As I said, this is more than academic. If you think my dispute is over the timing of peak, you have completely missed the point. Stay tuned. Last post.
I do think it would be a good idea to address the Saudi question since: (1) it is showing lower production, as I predicted, and (2) it's the world's largest exporter. I am very interested in an explanation of why Ghawar is not in trouble since the best case is that the field is producing at least one-third water, after the horizontal wells were drilled.
It does appear that you are going to get quite a vigorous response.
So far...I like the civility of the discussions and the repect you two show for each other.
It's been good to revisit some of old ideas/data in a new light and all in one place.
I'm pretty sure Robert is going to give reasons why decreasing imports don't signal the big PO but instead "normal" business trends/cycles. I'm guessing but that seems to be his slant on it.
I, too, appreciate your civility (as Dragonfly41 said below).
Re: "It occurs to me that the debate between RR and myself is akin to a couple of engineers debating how soon the Titanic is going to sink."
Would you each be willing - at some point - to put forward some either ideas or steps along the lines of elements you would place in a national (or international, for that matter) energy policy? Robert, given we have the time you espouse. Jeffrey, if not, or in either case.
Perhaps w. assumptions: such as, what are the pre-conditions (what would it take) money, access (to whom?) or whatever. Could you take these as givens (pretend) and then say exactly what you would like to see done? A hypothetical "king-of-the-world" question. Still, relevant given your statement above. (I hope.)
Increase gas taxes dramatically and use money to reduce payroll taxes.
Push electrifying our frieght railroads ASAP, and shiftingb freight from truck to rail.
Dramatically build out Urban Rail, electric trolley buses and encourage transportation bicycling.
Jeffrey links to my proposals.
http://www.lightrailnow.org/features/f_lrt_2006-05a.htm
There is more as well that I support, but the above is a good Phase I. I also have specifics on how to do the above, depending on how radical I can get away with :-)
Best Hopes,
Alan
WHAT??? You think KSA would tolerate any whistleblowers that are currently "in the know"? That could mean great pain to the individual and his/her family.
The only people that even speak about ARMACO are those that have retired or left and are safely away from harm.
Just a coincidence I suppose.
http://www.eia.doe.gov/ipm/supply.html
Anyone want to volunteer to plot Saudi C+C production by month versus the Saudi stock market?

====================

▶ [TO-DO LIST]
• A. List each policy step that Alan puts forward in the oil production discussion.
• B. Answer these questions from the oil production discussion:
(i) What two reasons are given for addressing the Saudi question?
(ii) In the best case, how much water is the Ghawar field said to be producing?
(iii) Who are described as the only people who even speak about ARMACO?

▶ [RECORDED INFORMATION]

====================

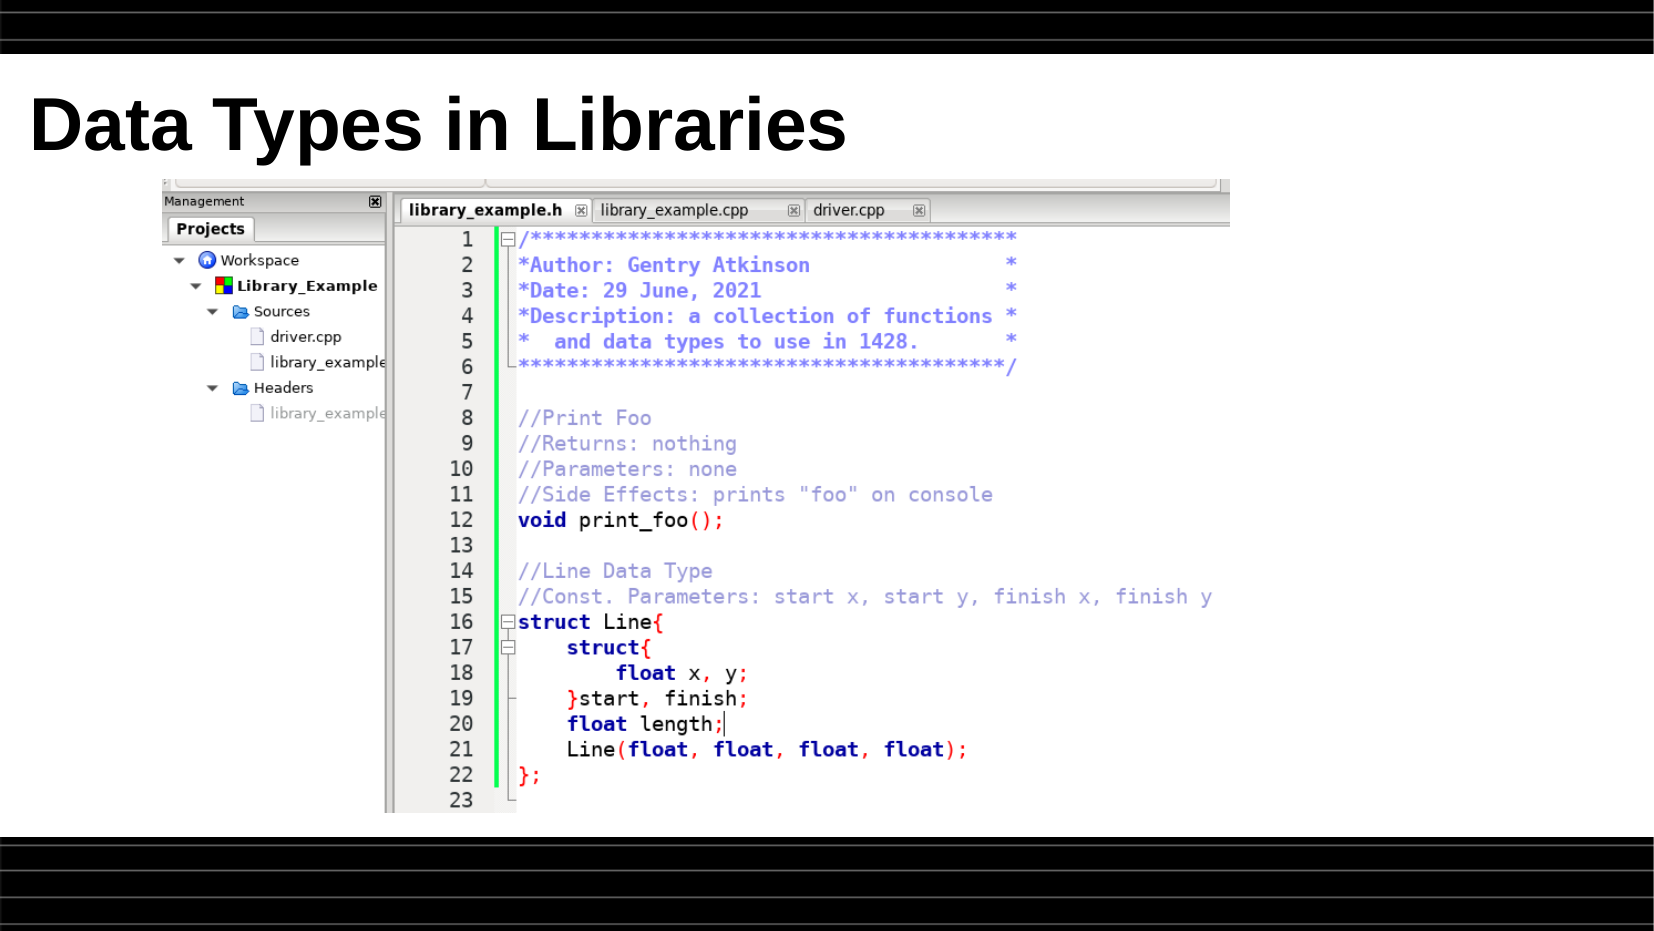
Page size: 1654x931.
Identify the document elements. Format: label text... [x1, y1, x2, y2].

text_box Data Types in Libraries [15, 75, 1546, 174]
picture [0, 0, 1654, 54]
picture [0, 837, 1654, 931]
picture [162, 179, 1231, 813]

====================

▶ [ANSWERS TO EACH TASK]
• A.
- Increase gas taxes dramatically and use the money to reduce payroll taxes.
- Push to electrify freight railroads as soon as possible, and shift freight from truck to rail.
- Dramatically build out urban rail and electric trolley buses, and encourage bicycling for transportation.

• B.
(i) Saudi Arabia is showing lower production, and it is the world's largest exporter.
(ii) At least one-third water, after the horizontal wells were drilled.
(iii) Those who have retired or left and are safely away from harm.